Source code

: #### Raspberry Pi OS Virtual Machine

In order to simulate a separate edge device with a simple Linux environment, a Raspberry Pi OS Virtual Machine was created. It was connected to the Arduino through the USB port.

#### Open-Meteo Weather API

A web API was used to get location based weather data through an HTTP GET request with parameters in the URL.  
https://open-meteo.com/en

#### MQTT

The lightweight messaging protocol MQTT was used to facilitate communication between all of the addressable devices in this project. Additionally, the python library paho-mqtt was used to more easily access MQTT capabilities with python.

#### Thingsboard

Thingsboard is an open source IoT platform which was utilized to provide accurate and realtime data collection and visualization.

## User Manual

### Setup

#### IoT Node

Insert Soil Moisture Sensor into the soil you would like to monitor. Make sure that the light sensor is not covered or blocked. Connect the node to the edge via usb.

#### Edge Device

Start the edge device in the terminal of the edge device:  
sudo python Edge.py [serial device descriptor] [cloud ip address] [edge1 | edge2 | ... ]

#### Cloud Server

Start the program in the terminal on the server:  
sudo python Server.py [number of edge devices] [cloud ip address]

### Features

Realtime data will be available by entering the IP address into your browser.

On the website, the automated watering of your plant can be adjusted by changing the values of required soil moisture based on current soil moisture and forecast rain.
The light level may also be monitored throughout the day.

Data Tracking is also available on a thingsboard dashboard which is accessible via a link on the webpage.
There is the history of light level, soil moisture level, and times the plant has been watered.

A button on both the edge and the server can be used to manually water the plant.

====

### [TASK ITEM]
Report every line of the preceding listing where the string "into" occurs.

### [TASK SOLUTION]
Insert Soil Moisture Sensor into the soil you would like to monitor. Make sure that the light sensor is not covered or blocked. Connect the node to the edge via usb.
Realtime data will be available by entering the IP address into your browser.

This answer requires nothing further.